▶ GIVEN INSTRUCTION
According to the passage on IRON synchronization below, what three actions does an object FIFO carry out in the join pattern? List them in order.

▶ QUOTED PASSAGE

:::

The same program is run in each of the 32 compute tiles. The rest of the IRON code is mainly dedicated to synchronization. We want to start all the kernels at the same time (or close enough) and wait for all of them to finish before terminating the execution of the NPU workload. Since the main way to achieve synchronization within the IRON framework is by doing data movement with object FIFOs, I’m sending a dummy uint32 value as some sort of synchronization token. I have chosen a 32-bit datatype because this matches the word size of the AXI-S interconnect, which has 64-bit buses supporting two words in parallel.

Starting all the kernels synchronously is easy, because object FIFOs can be used with a broadcast pattern, as they can have one producer and many consumers. In this way, a single object FIFO is used to synchronize the start of all the kernels. The runtime sequence, which is what controls the high-level execution of the NPU, produces a token on the object FIFO at the start of the execution, each compute tile has a consumer for this object FIFO, and the compute tile program waits to consume an object on the FIFO before calling the C++ kernel.

Waiting for all the kernels to finish is trickier. The object FIFOs support a join pattern in which an object FIFO consumes an object from each of multiple object FIFOs, concatenates these objects and produces the concatenated object as a result. The offsets used for the concatenation are specified manually, and they can all be set to zero, which results in the multiple objects overwriting each other without increasing the resulting object size. This is ideal for dummy uint32 values used as synchronization tokens.

:::

(Stored dataset items)

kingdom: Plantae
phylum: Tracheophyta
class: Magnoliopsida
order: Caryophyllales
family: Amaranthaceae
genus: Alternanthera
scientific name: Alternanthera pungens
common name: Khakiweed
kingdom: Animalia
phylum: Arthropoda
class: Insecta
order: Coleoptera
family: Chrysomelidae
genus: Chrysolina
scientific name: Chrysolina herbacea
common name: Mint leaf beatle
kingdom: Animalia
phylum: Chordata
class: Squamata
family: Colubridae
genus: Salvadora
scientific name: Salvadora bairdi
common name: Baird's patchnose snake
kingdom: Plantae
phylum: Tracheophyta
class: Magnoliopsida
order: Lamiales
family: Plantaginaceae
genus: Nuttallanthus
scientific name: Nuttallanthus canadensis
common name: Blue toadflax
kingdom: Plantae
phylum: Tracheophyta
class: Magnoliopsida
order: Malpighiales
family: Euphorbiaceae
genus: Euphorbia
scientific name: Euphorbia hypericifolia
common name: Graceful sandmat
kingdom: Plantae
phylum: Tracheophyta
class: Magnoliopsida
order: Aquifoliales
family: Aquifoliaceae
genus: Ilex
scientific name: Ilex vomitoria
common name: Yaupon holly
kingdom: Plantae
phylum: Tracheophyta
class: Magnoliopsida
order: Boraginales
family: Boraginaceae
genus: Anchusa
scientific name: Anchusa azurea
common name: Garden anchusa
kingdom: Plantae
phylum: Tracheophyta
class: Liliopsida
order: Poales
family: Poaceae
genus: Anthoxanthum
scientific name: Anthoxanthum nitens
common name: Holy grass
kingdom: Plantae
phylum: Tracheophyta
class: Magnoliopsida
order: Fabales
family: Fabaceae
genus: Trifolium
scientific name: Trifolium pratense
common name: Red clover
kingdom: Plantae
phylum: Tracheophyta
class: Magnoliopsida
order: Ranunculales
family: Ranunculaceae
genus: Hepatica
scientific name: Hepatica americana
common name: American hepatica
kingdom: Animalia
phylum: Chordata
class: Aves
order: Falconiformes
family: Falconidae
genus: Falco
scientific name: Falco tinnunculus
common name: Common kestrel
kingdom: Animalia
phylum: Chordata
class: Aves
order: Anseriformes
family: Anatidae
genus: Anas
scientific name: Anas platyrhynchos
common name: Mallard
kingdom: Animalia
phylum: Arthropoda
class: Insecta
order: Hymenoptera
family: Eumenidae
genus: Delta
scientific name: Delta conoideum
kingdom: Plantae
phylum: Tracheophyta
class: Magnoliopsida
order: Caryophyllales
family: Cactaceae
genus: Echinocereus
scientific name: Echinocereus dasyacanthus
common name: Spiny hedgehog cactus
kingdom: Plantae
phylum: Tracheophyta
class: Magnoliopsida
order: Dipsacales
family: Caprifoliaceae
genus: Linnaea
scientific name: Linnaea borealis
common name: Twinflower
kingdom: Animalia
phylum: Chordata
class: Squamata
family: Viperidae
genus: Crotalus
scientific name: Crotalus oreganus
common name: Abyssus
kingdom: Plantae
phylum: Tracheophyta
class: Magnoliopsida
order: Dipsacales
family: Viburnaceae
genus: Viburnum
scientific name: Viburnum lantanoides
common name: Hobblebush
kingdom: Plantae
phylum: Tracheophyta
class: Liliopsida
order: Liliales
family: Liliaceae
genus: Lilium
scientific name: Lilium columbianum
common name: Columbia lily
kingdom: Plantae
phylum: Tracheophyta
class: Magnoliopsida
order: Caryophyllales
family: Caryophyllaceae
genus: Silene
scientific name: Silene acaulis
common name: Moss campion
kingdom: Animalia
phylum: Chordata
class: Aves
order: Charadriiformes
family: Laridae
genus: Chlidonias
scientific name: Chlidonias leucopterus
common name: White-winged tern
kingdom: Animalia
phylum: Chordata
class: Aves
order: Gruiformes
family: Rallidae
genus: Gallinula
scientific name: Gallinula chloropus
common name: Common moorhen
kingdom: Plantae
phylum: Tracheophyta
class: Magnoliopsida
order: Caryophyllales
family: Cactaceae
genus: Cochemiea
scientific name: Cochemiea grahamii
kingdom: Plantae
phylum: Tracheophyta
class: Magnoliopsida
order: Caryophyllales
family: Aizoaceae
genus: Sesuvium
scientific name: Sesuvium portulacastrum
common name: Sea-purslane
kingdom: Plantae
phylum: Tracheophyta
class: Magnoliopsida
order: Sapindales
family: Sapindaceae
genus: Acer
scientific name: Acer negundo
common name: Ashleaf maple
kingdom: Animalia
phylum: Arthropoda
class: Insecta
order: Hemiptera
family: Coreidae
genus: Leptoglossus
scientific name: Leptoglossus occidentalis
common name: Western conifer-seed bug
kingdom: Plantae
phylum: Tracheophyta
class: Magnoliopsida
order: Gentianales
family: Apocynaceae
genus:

:::

▶ THE RESULT
1. It consumes an object from each of multiple object FIFOs.
2. It concatenates these objects.
3. It produces the concatenated object as a result.